Emerald Group Publishing Limited
Civilizing the Internet opens logically enough with a chapter on the history and structure of the Internet. Though helpful as an introduction to the technology, it is rather poorly‐written, as sentences like “The Internet has a lot of goodies to offer” (p. 14) may indicate. Chapter 2 covers the social effects of the Internet, or rather it touches on this subject: the content is incomplete, almost to the point of arbitrariness, neglecting, for example, the problem of informational inequality. Many of Kizza’s statements are also too stark, such as one to the effect that the Internet is the first fully participatory communication technology (p. 25): a claim which seems to forget venerable point‐to‐point systems such as telephony. There are other major stylistic problems. On electronic commerce, for example, the author briefly lists six reasons why e‐commerce has speeded up the process of globalisation (pp. 28‐9). This might be perfectly acceptable on a lecture overhead but does not work at all well as part of a written text; and the ensuing breakdown of current e‐commerce payment schemes suddenly injects an excessive and pointless level of detail.
Kizza claims in his preface that he spent most of his time on Chapters 3‐5, but there is little evidence of this. Chapter 3 enumerates digital crimes and briefly introduces the debates over privacy, censorship, and information overload. It could have been written in a day or two. Chapter 4 discusses regulation and control of the Internet. There is more detail here, but it is arguably of the wrong kind, with too much of the 20‐page chapter sacrificed to the minutiae of different Internet rating systems. One must ask if a short textbook (if that is what Civilizing the Internet aspires to be) is the correct place for information to the effect that cyber‐NOT defines as “Satanic or Cult” any material which contains sublime (sic: subliminal is meant) messages that may lead to Devil worship or an affinity for evil (p. 88)? Chapter 5 is no less formulaic, documenting national and regional efforts in the regulatory sphere. The author has collated some useful material here, but it is the kind which becomes obsolete overnight; perhaps the Internet itself would be a much better source for those interested in keeping track of regulatory developments. The book closes with a lacklustre “look into the future”; it does not contain any substantive contributions to futurology.
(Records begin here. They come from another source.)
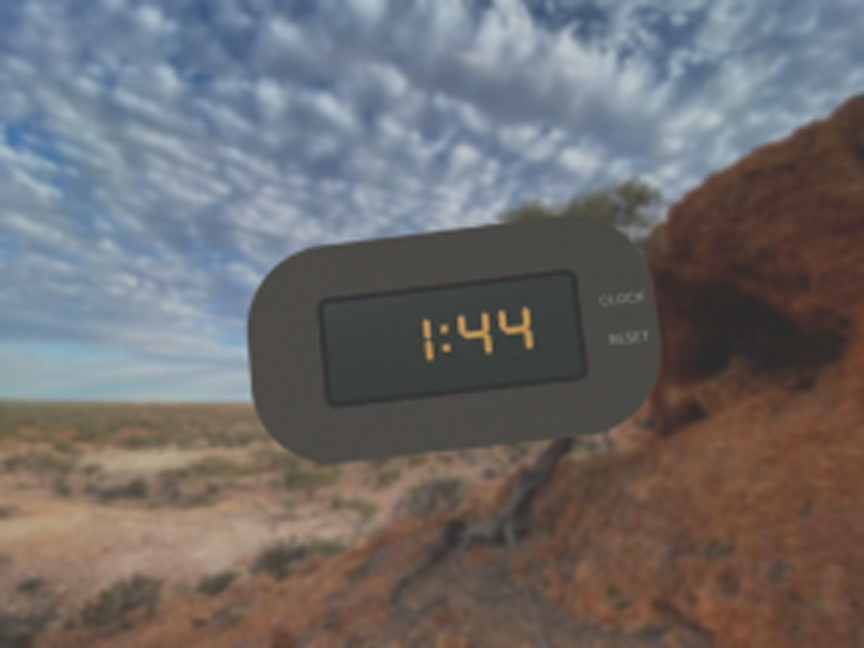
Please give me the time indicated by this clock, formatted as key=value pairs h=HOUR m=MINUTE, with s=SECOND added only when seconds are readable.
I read h=1 m=44
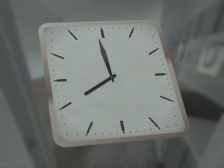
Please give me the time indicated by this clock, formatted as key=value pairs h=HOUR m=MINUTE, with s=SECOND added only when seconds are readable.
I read h=7 m=59
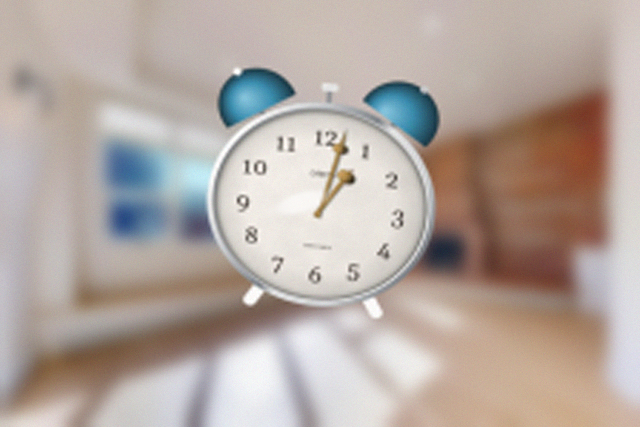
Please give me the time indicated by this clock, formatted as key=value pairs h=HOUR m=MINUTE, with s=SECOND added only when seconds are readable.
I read h=1 m=2
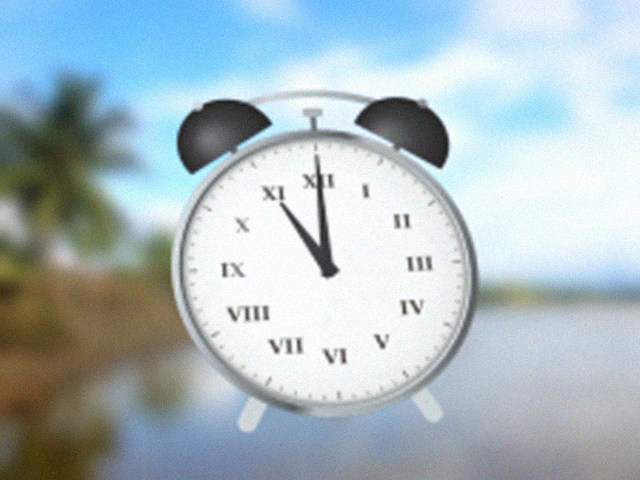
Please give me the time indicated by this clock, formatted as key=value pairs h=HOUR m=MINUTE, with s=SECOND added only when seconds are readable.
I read h=11 m=0
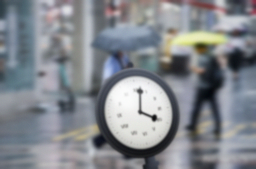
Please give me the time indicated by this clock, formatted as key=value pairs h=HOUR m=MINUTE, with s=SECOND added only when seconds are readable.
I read h=4 m=2
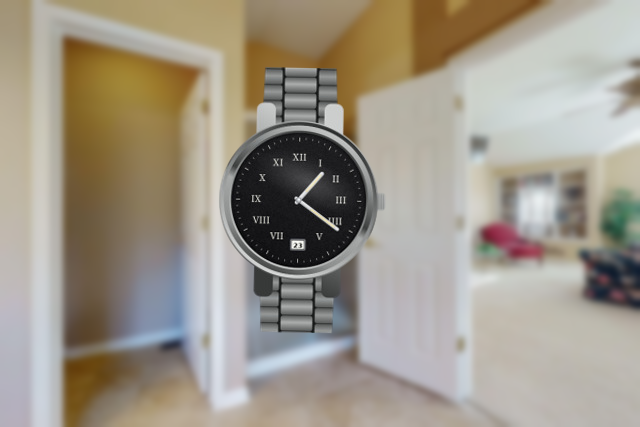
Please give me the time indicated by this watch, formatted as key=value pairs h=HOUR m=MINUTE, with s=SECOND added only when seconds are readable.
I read h=1 m=21
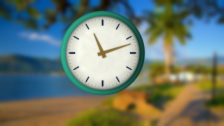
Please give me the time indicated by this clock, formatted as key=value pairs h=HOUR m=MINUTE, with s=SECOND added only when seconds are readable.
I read h=11 m=12
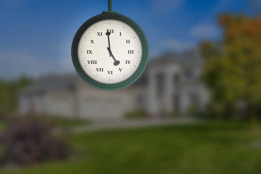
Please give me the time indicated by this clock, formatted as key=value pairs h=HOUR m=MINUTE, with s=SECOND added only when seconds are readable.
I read h=4 m=59
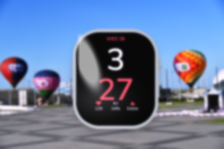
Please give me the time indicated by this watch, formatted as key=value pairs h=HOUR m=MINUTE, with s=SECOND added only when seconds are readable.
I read h=3 m=27
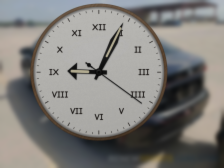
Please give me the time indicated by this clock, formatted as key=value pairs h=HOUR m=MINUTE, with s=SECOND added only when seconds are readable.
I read h=9 m=4 s=21
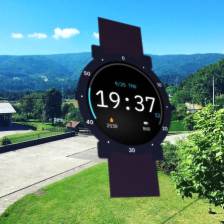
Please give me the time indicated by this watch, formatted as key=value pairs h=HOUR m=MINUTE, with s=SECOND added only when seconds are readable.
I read h=19 m=37
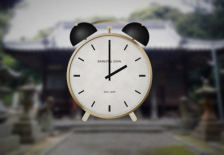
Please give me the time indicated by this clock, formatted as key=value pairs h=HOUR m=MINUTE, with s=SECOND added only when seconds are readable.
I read h=2 m=0
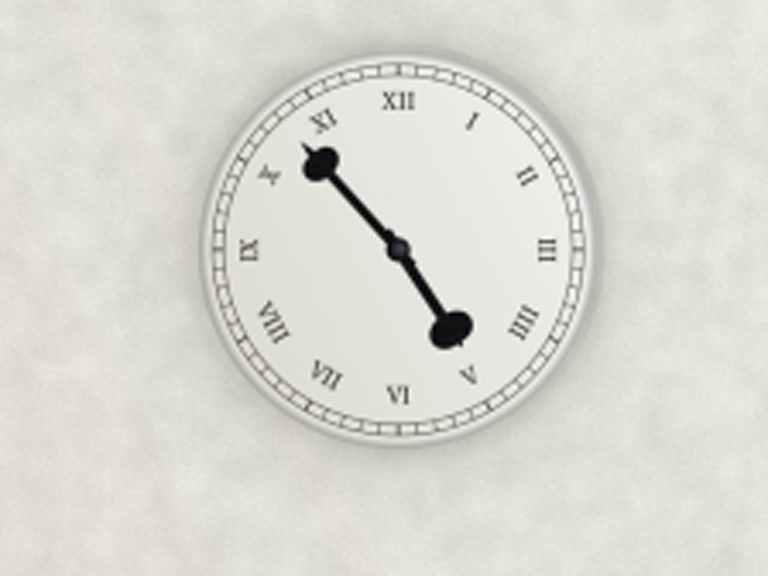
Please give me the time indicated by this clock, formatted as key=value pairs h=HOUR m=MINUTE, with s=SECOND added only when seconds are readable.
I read h=4 m=53
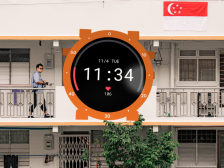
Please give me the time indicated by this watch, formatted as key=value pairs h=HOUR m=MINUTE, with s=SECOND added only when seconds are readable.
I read h=11 m=34
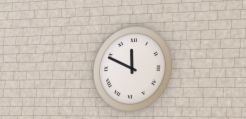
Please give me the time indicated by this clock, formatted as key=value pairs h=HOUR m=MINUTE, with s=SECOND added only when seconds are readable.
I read h=11 m=49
Regrettably, I cannot recommend this book for purchase. In fact, I suspect it is not really a book at all, since it sems much more akin to a set of undergraduate lecture notes and overhead transparencies. Whether the “bullet points” worked in the class‐room I cannot say, but in the present form they come across as perfunctory, simplistic, and just plain dull. Their author is described as a professor of computer science and electrical engineering, and while it is good to see an engineer taking an interest in information society studies, this disciplinary provenance perhaps helps to explain the book’s deficiencies as social commentary. Kizza should negotiate some thoughtful work penned by information scientists and sociologists – people like Lyon, Webster, Haywood, Roszak, Miles, Kling – before venturing into print on this subject again.